Here is why I think it is SHOULD ( I have already pointed out the
reasons, but will try to more explicit this time.)

- I believe by making it a SHOULD it already lets people chose. Many
implementations have ignored the recommendations tagged as SHOULD and
some of them "knobbed" it for the "good reasons" of their own.

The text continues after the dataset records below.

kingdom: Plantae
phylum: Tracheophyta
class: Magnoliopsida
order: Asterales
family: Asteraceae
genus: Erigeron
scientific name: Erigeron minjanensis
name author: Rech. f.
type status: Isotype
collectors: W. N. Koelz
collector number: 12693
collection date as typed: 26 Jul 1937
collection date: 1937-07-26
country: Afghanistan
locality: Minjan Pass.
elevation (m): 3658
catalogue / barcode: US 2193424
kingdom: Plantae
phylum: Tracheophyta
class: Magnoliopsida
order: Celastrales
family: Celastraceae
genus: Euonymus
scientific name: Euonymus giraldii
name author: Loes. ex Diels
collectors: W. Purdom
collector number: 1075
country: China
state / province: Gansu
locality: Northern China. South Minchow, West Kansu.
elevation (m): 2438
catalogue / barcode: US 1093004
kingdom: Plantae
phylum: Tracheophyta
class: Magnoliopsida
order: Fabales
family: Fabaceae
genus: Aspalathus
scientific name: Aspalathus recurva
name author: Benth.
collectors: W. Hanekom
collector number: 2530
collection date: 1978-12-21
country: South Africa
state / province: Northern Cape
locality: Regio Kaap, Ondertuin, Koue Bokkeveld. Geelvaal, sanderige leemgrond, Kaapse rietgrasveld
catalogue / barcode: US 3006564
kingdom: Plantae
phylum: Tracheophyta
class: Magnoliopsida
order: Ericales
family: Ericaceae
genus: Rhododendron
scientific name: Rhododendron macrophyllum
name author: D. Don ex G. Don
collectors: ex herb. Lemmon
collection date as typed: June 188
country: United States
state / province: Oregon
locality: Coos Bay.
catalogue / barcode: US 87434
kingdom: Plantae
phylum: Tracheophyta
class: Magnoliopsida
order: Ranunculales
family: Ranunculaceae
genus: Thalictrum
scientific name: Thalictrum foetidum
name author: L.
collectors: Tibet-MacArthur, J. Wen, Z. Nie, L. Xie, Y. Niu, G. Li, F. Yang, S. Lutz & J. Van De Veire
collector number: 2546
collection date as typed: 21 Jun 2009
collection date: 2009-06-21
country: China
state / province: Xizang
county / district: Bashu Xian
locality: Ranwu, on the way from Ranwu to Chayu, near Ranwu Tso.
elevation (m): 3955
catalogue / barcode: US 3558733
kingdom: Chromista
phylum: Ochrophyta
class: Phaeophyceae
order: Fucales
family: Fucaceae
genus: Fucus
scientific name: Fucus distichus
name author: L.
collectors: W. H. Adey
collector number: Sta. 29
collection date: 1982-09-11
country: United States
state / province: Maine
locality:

- Like someone pointed out MAY is a weak statement, it could also imply
"MAY not". Why should it be a MAY when we know that the pros of the
soultion outweigh the cons?

- to me these recommendations are good to have, so it falls under SHOULD
since the internet has changed a lot from being what it was 20 years ago
and I believe protocol robustness and quality are good to have and esp.
for a pervasive protocol like TCP. To me "good to have" is a SHOULD. I
agree it is not "MUST have".

> 
> I.e., you MAY deploy it if you want the mitigations.
> 
> There's no MUST in that logic, any more than 'you MUST deploy 
> IPsec/BTNS/TCP-MD5++'.

I am assuming it is a conditional MUST like "if you need security then
use TCP MD5", correct? Is "conditional MUST = SHOULD" ?

> 
> I think we're all agreeing that "let the user decide" is appropriate.
> What we disagree upon appears to be what that implies. 

Yes I think we are all focussed on the RFC language to be used here.